The royals - Kitty Kelley [232]
Within days Robertson’s defense team had deposed employees who swore that the Princess actively encouraged attention in the gym by exercising in front of a window so the public could see her better. Several employees said she flirted openly with male club members and wore provocative, skintight clothes to show off her body. To them the Princess looked like a pickup.
Diana’s lawyers countered that she wore appropriate exercise attire every time she went to the gym, but no matter what she wore, she was entitled to privacy. They produced a letter from Bryce Taylor dated September 25, 1990, promising to protect her from publicity.
His lawyers responded that by accepting a three-year membership as a gift, Diana was not entitled to the privileges of someone who had paid. They argued that by freeloading, she had forfeited her rights to privacy, especially when she agreed to be weighed and measured. They produced the personal data form she herself had filled out using the name of Sally Hughes, her former secretary:
Blood Pressure: 120/60
Height centimeters: 183
BMI (Body Mass Index) 60.5
Girth measurements:
Shoulder: 40"
Chest: 35"
Right arm: 9 1/7"
Waist: 27"
Rt. thigh: 22"
Calf: 13½"
The Palace became dismayed when they learned that some of Diana’s sworn statements did not jibe with those of her personal detective. When Ken Wharfe was scheduled as a defense witness, the detective was swiftly transferred out of her service. Then Diana’s chauffeur decided he wanted to work for Prince Charles. Diana had not been consulted about either move. Losing both men, who had been in her service for several years, left her shaken. Hours after being informed of the transfers, she arrived at a theater gala with red, puffy eyes. She stayed less than an hour before she ran out sobbing. The Palace said she was suffering from a migraine.
The next day’s newspapers carried stories about “the tormented mind of a princess” and speculated she was suffering from a recurrence of bulimia. The employees’ transfers were interpreted in the press as Palace plots to undermine her stability.
She tried to put the matter to rest three days later in a speech to charity workers: “Ladies and gentlemen, you are very lucky to have your patron here today,” she said. “I am supposed to have my head down the loo for most of the day…. I am supposed to be dragged off the minute I leave here by men in white coats.”

# # # # #

▸ **Assignment 1**
Write out the part of the passage about Diana's gym lawsuit starting at "The Palace became" and ending at "from a migraine.".

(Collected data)
# # # # #

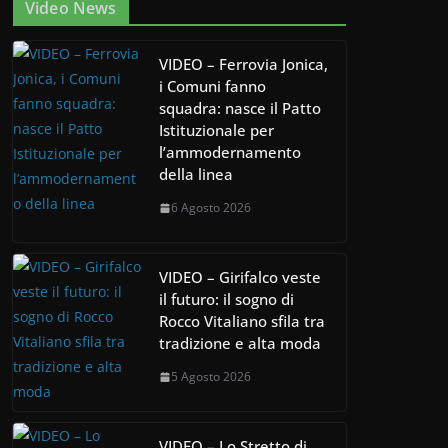
Video News
VIDEO – Ferrovia Jonica,
i Comuni fanno
squadra: nasce il Patto
Istituzionale per
l’ammodernamento
della linea
6 Agosto 2026
VIDEO – Girifalco veste
il futuro: il sogno di
Rocco Vitaliano sfila tra
tradizione e alta moda
5 Agosto 2026
VIDEO – Lo Stretto di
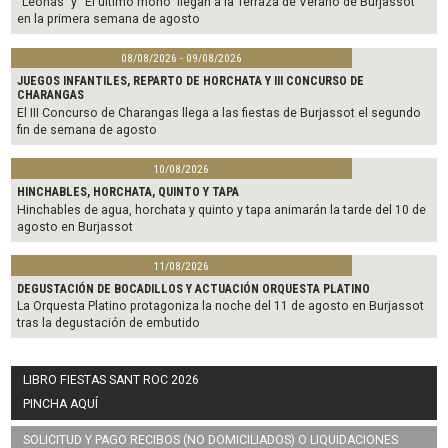
“Leonas” y “El último mono” llegan a la Terraza de Verano de Burjassot
en la primera semana de agosto
08/08/2026 - 09/08/2026
JUEGOS INFANTILES, REPARTO DE HORCHATA Y III CONCURSO DE
CHARANGAS
El III Concurso de Charangas llega a las fiestas de Burjassot el segundo
fin de semana de agosto
10/08/2026
HINCHABLES, HORCHATA, QUINTO Y TAPA
Hinchables de agua, horchata y quinto y tapa animarán la tarde del 10 de
agosto en Burjassot
11/08/2026
DEGUSTACIÓN DE BOCADILLOS Y ACTUACIÓN ORQUESTA PLATINO
La Orquesta Platino protagoniza la noche del 11 de agosto en Burjassot
tras la degustación de embutido
LIBRO FIESTAS SANT ROC 2026
PINCHA AQUÍ
SOLICITUD Y PAGO RECIBOS (NO DOMICILIADOS) O LIQUIDACIONES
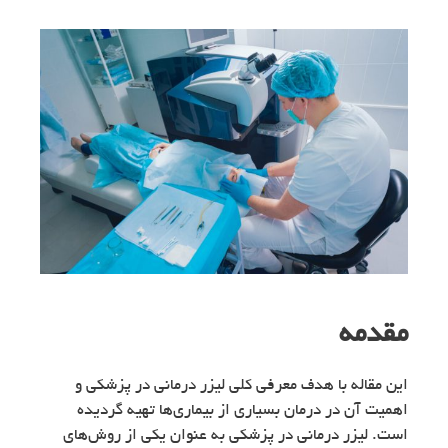
مقدمه
این مقاله با هدف معرفی کلی لیزر درمانی در پزشکی و
اهمیت آن در درمان بسیاری از بیماری‌ها تهیه گردیده
است. لیزر درمانی در پزشکی به عنوان یکی از روش‌های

# # # # #

▸ **Assignment 2**
Please edit the entries starting at the line that contains "Verano de Burjassot" and ending at the last line of the entries, replacing "Burjassot" with "Valencia" and changing nothing else. Give only those lines, and leave the pictures out.

▸ **Written reply 1**
The Palace became dismayed when they learned that some of Diana’s sworn statements did not jibe with those of her personal detective. When Ken Wharfe was scheduled as a defense witness, the detective was swiftly transferred out of her service. Then Diana’s chauffeur decided he wanted to work for Prince Charles. Diana had not been consulted about either move. Losing both men, who had been in her service for several years, left her shaken. Hours after being informed of the transfers, she arrived at a theater gala with red, puffy eyes. She stayed less than an hour before she ran out sobbing. The Palace said she was suffering from a migraine.

▸ **Written reply 2**
“Leonas” y “El último mono” llegan a la Terraza de Verano de Valencia
en la primera semana de agosto
08/08/2026 - 09/08/2026
JUEGOS INFANTILES, REPARTO DE HORCHATA Y III CONCURSO DE
CHARANGAS
El III Concurso de Charangas llega a las fiestas de Valencia el segundo
fin de semana de agosto
10/08/2026
HINCHABLES, HORCHATA, QUINTO Y TAPA
Hinchables de agua, horchata y quinto y tapa animarán la tarde del 10 de
agosto en Valencia
11/08/2026
DEGUSTACIÓN DE BOCADILLOS Y ACTUACIÓN ORQUESTA PLATINO
La Orquesta Platino protagoniza la noche del 11 de agosto en Valencia
tras la degustación de embutido
LIBRO FIESTAS SANT ROC 2026
PINCHA AQUÍ
SOLICITUD Y PAGO RECIBOS (NO DOMICILIADOS) O LIQUIDACIONES
مقدمه
این مقاله با هدف معرفی کلی لیزر درمانی در پزشکی و
اهمیت آن در درمان بسیاری از بیماری‌ها تهیه گردیده
است. لیزر درمانی در پزشکی به عنوان یکی از روش‌های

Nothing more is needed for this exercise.